The method assignParticipantToBreakoutRoom says that it supports the host and co-host role. But I can’t find a way as a meeting host to get the participantIDs that to pass as a parameter for this method. Am I missing something?

This is frustrating because it will effectively make the my app unusable for any person who did not originally schedule the meeting, which is also unable to changed inside of a meeting. Shouldn’t having the host role be enough?

Please let me know if I am missing a way to do this, or if there is any way zoom can support this use case. Thanks

3 Likes

Considering that the participants list (at least display names) are visible even to guests, I can’t understand why this information is locked to the meeting owner only. Not even the host can retrieve it, claimed or assigned as host, as far as I understand it.

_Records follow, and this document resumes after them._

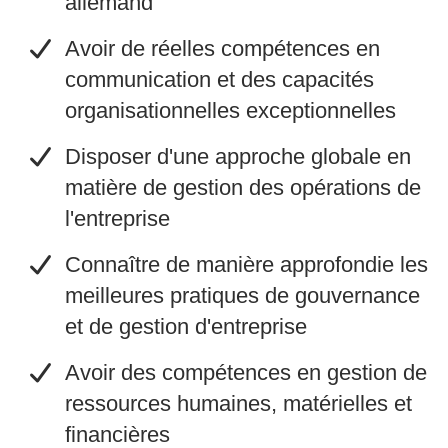
allemand
​Avoir de réelles compétences en
communication et des capacités
organisationnelles exceptionnelles
​Disposer d'une approche globale en
matière de gestion des opérations de
l'entreprise
​Connaître de manière approfondie les
meilleures pratiques de gouvernance
et de gestion d'entreprise
​Avoir des compétences en gestion de
ressources humaines, matérielles et
financières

The Meeting SDK doesn’t have this type of restriction. The .getAttendeeslist() is available to guests, that is neither co-host nor host.

This is blocking my entire use case: counting the total number of attendees by a number in their display names.

I’m keen on building a Zoom App, to render my app directly inside the Zoom client. As of now, I have a web app which signs in an additional participant for this single purpose.

1 Like

According to this comment from a staff member, it seems like owner is synonymous to both host and co-host. Is this correct?

Edit: It is not correct. I tried it myself. Here’s what I found. tl;dr: owner means meeting owner, and is not synonymous with host nor co-host.

1 Like

We are aiming to shift the permission to host this year

2 Likes

Thank you Evgeny! This will be an important and dramatic improvement!